We have so much eggplant in the garden it's insane, so we made baba ghanoush and flat bread today. So simple, so tasty! This recipe for flat bread was from an old Martha Stewart Living magazine, not sure which issue. It is the best flat bread I've ever had, really good.

Baba Ghanoush


  • 1 eggplant
  • 1/4 cup lemon juice
  • 1/4 cup tahini
  • 2 tablespoons sesame seeds
  • 2 cloves garlic, minced
  • salt and pepper to taste
  • 1 1/2 tablespoons olive oil

  1. Preheat oven to 400 degrees F (200 degrees C). Lightly grease a baking sheet.
  2. Place eggplant on baking sheet, and make holes in the skin with a fork. Roast it for 30 to 40 minutes, turning occasionally, or until soft. Remove from oven, and place into a large bowl of cold water. Remove from water, and peel skin off.
  3. Place eggplant, lemon juice, tahini, sesame seeds, and garlic in an electric blender, and puree.

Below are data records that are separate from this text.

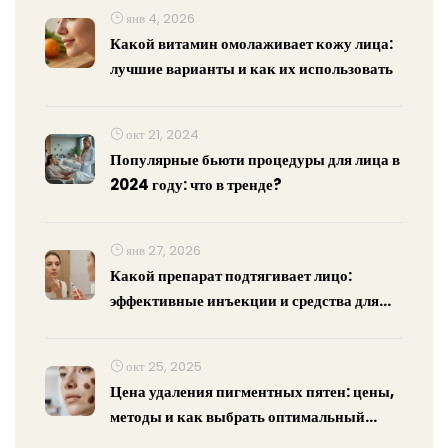
янв 4, 2026
Какой витамин омолаживает кожу лица:
лучшие варианты и как их использовать
окт 21, 2024
Популярные бьюти процедуры для лица в
2024 году: что в тренде?
янв 27, 2026
Какой препарат подтягивает лицо:
эффективные инъекции и средства для
контура лица
окт 25, 2025
Цена удаления пигментных пятен: цены,
методы и как выбрать оптимальный
вариант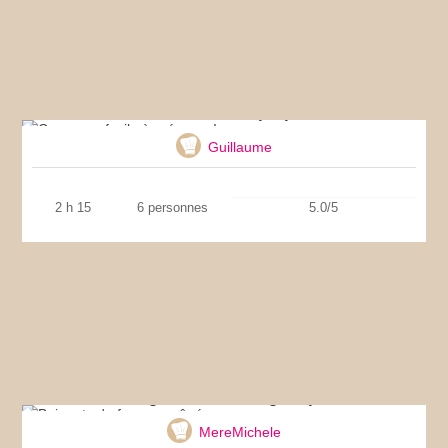
Couscous facile à préparer !
Guillaume
2 h 15
6 personnes
5.0/5
Beignets de fromage râpé
MereMichele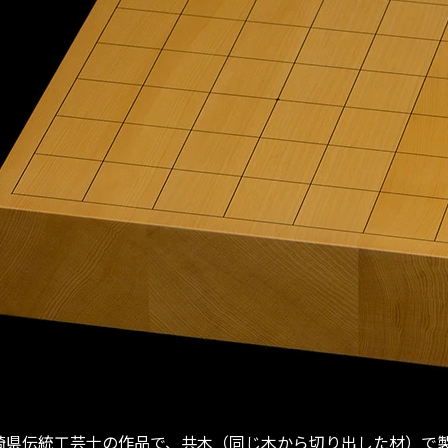
崎県伝統工芸士の作品で、共木（同じ木から切り出した材）で製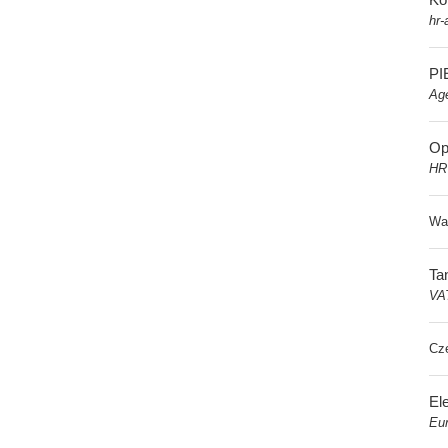
hr-
PI
Ag
Op
HR
Wa
Ta
VA
Cz
El
Eur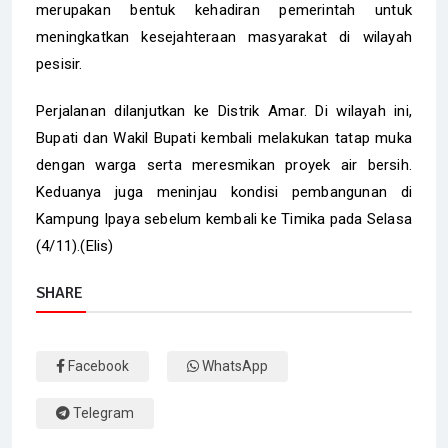
merupakan bentuk kehadiran pemerintah untuk
meningkatkan kesejahteraan masyarakat di wilayah
pesisir.
Perjalanan dilanjutkan ke Distrik Amar. Di wilayah ini,
Bupati dan Wakil Bupati kembali melakukan tatap muka
dengan warga serta meresmikan proyek air bersih.
Keduanya juga meninjau kondisi pembangunan di
Kampung Ipaya sebelum kembali ke Timika pada Selasa
(4/11).(Elis)
SHARE
Facebook
WhatsApp
Telegram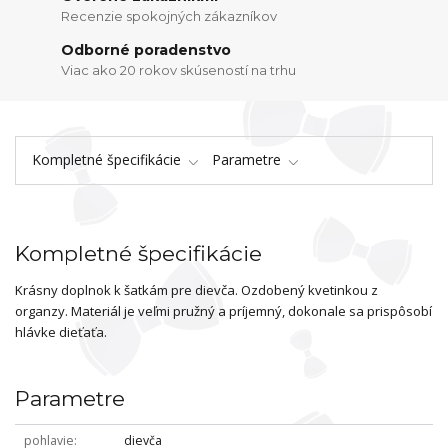
Recenzie spokojných zákazníkov
Odborné poradenstvo
Viac ako 20 rokov skúseností na trhu
Kompletné špecifikácie
Parametre
Kompletné špecifikácie
Krásny doplnok k šatkám pre dievča. Ozdobený kvetinkou z
organzy. Materiál je veľmi pružný a príjemný, dokonale sa prispôsobí
hlávke dieťaťa.
Parametre
pohlavie
dievča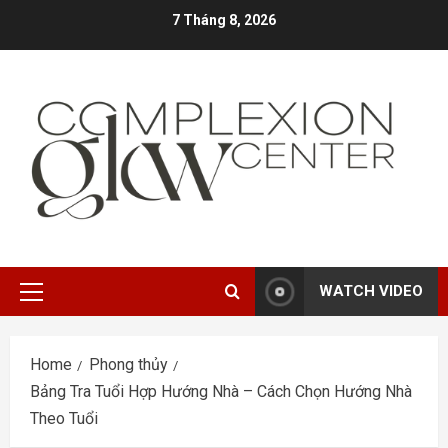
Skip
7 Tháng 8, 2026
to
content
WATCH VIDEO
Primary
Menu
Home
Phong thủy
Bảng Tra Tuổi Hợp Hướng Nhà – Cách Chọn Hướng Nhà
Theo Tuổi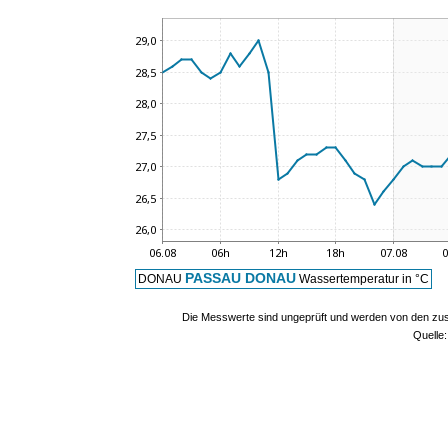
PASSAU DONAU
DONAU
Wassertemperatur in °C
Die Messwerte sind ungeprüft und werden von den zust
Quelle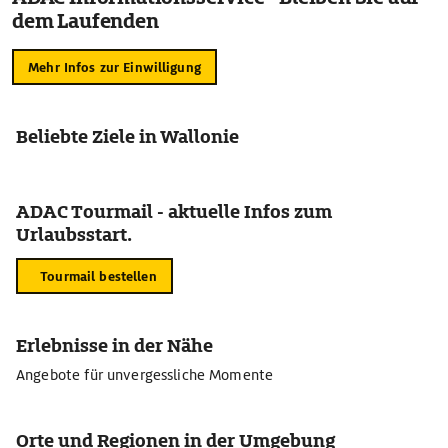
dem Laufenden
Mehr Infos zur Einwilligung
Beliebte Ziele in Wallonie
ADAC Tourmail - aktuelle Infos zum
Urlaubsstart.
Tourmail bestellen
Erlebnisse in der Nähe
Angebote für unvergessliche Momente
Orte und Regionen in der Umgebung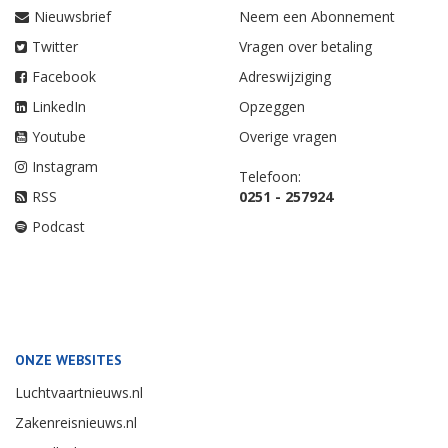
Nieuwsbrief
Neem een Abonnement
Twitter
Vragen over betaling
Facebook
Adreswijziging
LinkedIn
Opzeggen
Youtube
Overige vragen
Instagram
Telefoon:
RSS
0251 - 257924
Podcast
ONZE WEBSITES
Luchtvaartnieuws.nl
Zakenreisnieuws.nl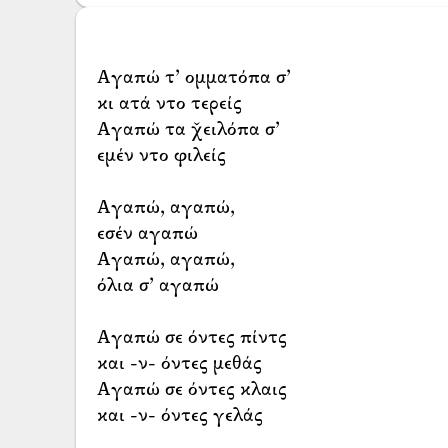
Αγαπώ τ’ ομματόπα σ’
κι ατά ντο τερείς
Αγαπώ τα χ̌ειλόπα σ’
εμέν ντο φιλείς
Αγαπώ, αγαπώ,
εσέν αγαπώ
Αγαπώ, αγαπώ,
όλια σ’ αγαπώ
Αγαπώ σε όντες πίντς
και -ν- όντες μεθάς
Αγαπώ σε όντες κλαις
και -ν- όντες γελάς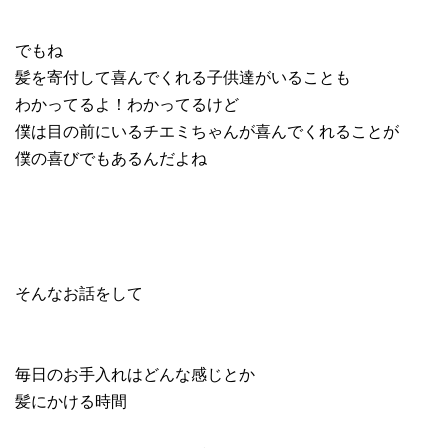
でもね
髪を寄付して喜んでくれる子供達がいることも
わかってるよ！わかってるけど
僕は目の前にいるチエミちゃんが喜んでくれることが
僕の喜びでもあるんだよね
そんなお話をして
毎日のお手入れはどんな感じとか
髪にかける時間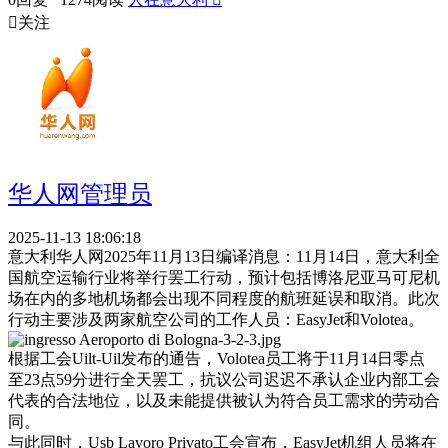

关注
华人网管理员
2025-11-13 18:06:18
意大利华人网2025年11月13日编译消息：11月14日，意大利全
国航空运输行业将举行罢工行动，预计包括博洛尼亚马可尼机
场在内的多地机场都会出现不同程度的航班延误和取消。此次
行动主要涉及两家航空公司的工作人员：EasyJet和Volotea。
根据工会Uilt-Uil发布的通告，Volotea员工将于11月14日零点
至23点59分进行全天罢工，抗议公司迟迟不承认企业内部工会
代表的合法地位，以及未能提供被认为符合员工需求的劳动合
同。
与此同时，Usb Lavoro Privato工会宣布，EasyJet机组人员将在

Season with salt and pepper to taste. Transfer eggplant mixture to a medium size mixing bowl, and slowly mix in olive oil. Refrigerate for 3 hours before serving.

Flat Bread


2 1/4 tsp active dry yeast
3/4 cup warm water
2 cups all purpose flour, plus more for surface
course sea salt
pinch of sugar
1 tbsp plus 1 1/2 tsp olive oil, plus more for bowl and drizzling

Combine yeast, sugar, and warm water. Let sit 10 minutes, until foamy. Stir well. Combine flour and salt. Add yeast mixture and oil. Mix until dough forms, then begin to knead on lightly floursed surface. Knead 3-5 minutes. Shape into ball and place into oiled bowl. Cover and let rise in warm place until doubled in size, about an hour. Punch dough, divide into 4 pieces. Roll into 6 inch rounds. Drizzle each round with olive oil and sprinkle with coarse sea salt. Place on inverted baking sheet and let cook in 450 degree oven for approx 12 minutes. Let cool, then cut each in half crosswise and serve.

1 comment:

Cate said...

I make hummus and baba ganoush all the time...but I usually have it with store-bought pita. Now I'm totally inspired to make my own flat bread!